Mullen and Iannarone, P.C.
Serving the legal needs of corporations, individuals and
families of Suffolk County since 1972

Why everyone can benefit from an estate plan

Being too young or being single and childless are some of the common excuses people in New York often use to justify not making estate planning a priority. According to one survey, the majority of millennials don't have a will. While some people may not want to think about what will happen after their death, procrastinating can have potentially serious consequences. For instance, if an individual dies without a will, which is referred to in legal terms as intestate, the state will determine how assets and property are divided. Without a medical directive in place, the default decision is usually to prolong life artificially.

With wills, decisions about how assets are divided can be made proactively, and an executor can be named to ensure that everything is distributed as specified. Single, healthy millennials may be advised to also consider a durable power of attorney, a document that states who is authorized to make financial decisions in the event that an individual is unable to do so. With an advance medical directive, decisions concerning life support and comfort measures can be made ahead of time, or a specific individual can be named to make such decisions.

It's also not unusual for younger adults to have concerns about what may happen with digital assets such as social media content and photographs stored online after their passing.

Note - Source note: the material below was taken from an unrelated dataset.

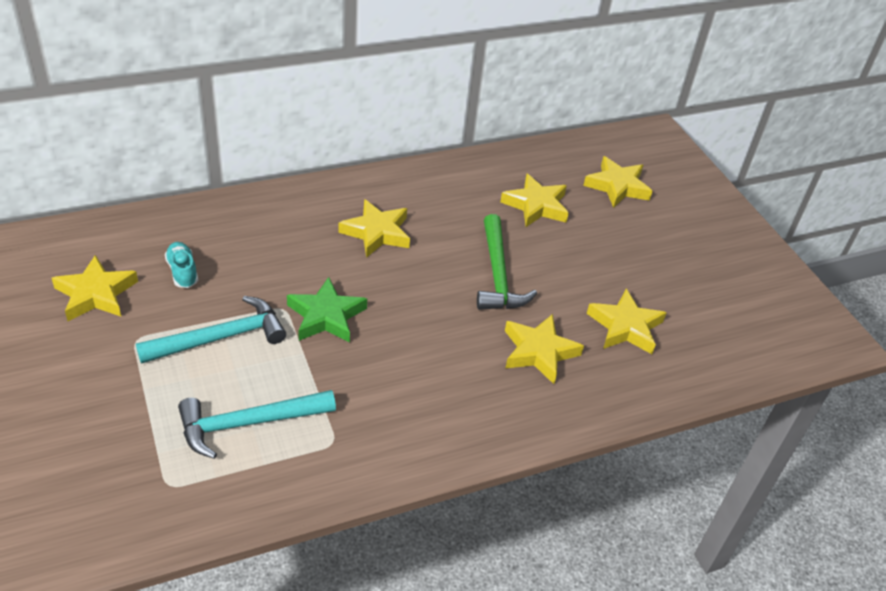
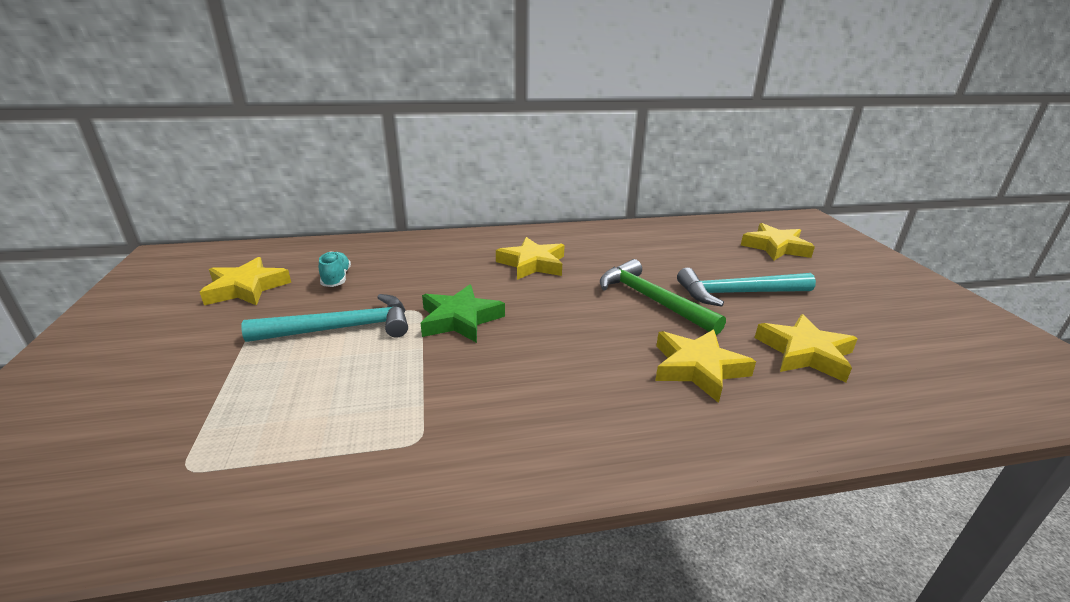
camera: 15 degrees right, 15 degrees down
turquoise hammer [178,390,336,459] -> turquoise hammer moved to [677,268,816,307]
green hammer [477,214,537,310] -> green hammer turned 135 degrees clockwise [600,259,726,335]
yellow star [500,174,569,227] -> none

Some platforms allow users to create legacy contacts to make such decisions while others allow users to name trusted contacts to download data if accounts go inactive. Many states have enacted or introduced legislation to address how digital assets can be handled although such matters can also be addressed with a customized estate plan.

A lawyer may help tailor estate plans to the specific needs of clients. This might include naming separate trusted friends or family members to oversee the distribution of personal property and naming a financial advisor or other knowledgeable party to deal with stocks, bonds, real estate holdings and similar assets. If significant assets are involved, an attorney may recommend setting up a trust as a wealth protection method to minimize tax burdens.